++++ Provided data

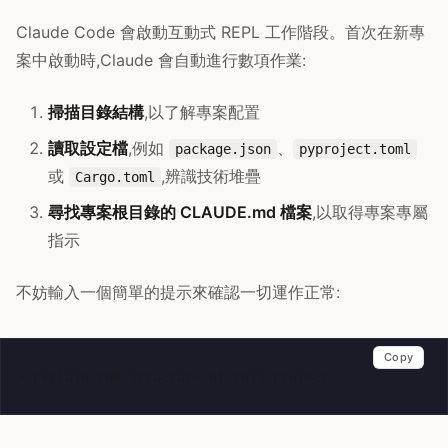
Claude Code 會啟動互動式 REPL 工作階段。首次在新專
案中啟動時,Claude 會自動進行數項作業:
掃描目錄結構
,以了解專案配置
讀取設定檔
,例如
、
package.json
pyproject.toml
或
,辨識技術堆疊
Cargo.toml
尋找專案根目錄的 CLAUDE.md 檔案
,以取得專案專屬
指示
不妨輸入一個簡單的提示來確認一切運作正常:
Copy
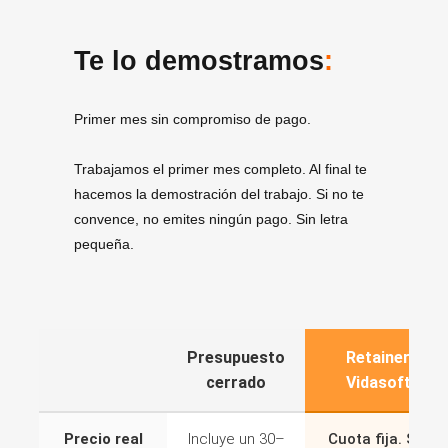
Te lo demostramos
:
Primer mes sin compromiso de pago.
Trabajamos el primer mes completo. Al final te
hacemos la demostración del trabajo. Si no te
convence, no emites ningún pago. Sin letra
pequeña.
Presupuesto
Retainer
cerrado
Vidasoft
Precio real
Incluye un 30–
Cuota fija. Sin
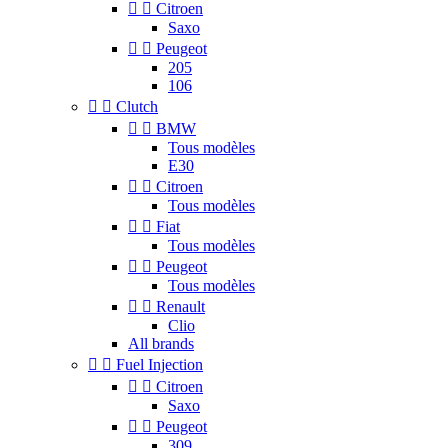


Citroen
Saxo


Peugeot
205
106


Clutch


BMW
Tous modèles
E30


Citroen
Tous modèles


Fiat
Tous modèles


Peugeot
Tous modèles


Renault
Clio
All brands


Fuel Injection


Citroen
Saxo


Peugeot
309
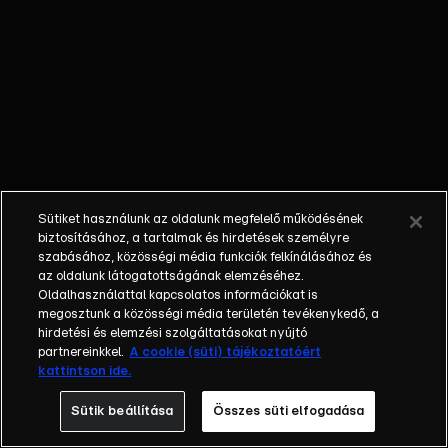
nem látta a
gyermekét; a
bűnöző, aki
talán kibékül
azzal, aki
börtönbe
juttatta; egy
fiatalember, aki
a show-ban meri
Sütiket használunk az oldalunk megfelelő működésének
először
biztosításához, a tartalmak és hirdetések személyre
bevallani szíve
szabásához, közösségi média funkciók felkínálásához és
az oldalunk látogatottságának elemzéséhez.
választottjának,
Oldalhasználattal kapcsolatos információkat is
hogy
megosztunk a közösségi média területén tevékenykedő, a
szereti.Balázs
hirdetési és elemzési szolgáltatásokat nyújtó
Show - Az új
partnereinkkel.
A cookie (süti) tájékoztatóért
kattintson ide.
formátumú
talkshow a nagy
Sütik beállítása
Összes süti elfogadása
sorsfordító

++++++++

| How to complete this task |
In the listing above, find the line with "Incluye un 30–" and the line with "bevallani szíve". Set down exactly those lines and everything between them, skipping pictures.

| Answer to this exercise |
Incluye un 30–
Cuota fija. Sin


Citroen
Saxo


Peugeot
205
106


Clutch


BMW
Tous modèles
E30


Citroen
Tous modèles


Fiat
Tous modèles


Peugeot
Tous modèles


Renault
Clio
All brands


Fuel Injection


Citroen
Saxo


Peugeot
309
nem látta a
gyermekét; a
bűnöző, aki
talán kibékül
azzal, aki
börtönbe
juttatta; egy
fiatalember, aki
a show-ban meri
Sütiket használunk az oldalunk megfelelő működésének
először
biztosításához, a tartalmak és hirdetések személyre
bevallani szíve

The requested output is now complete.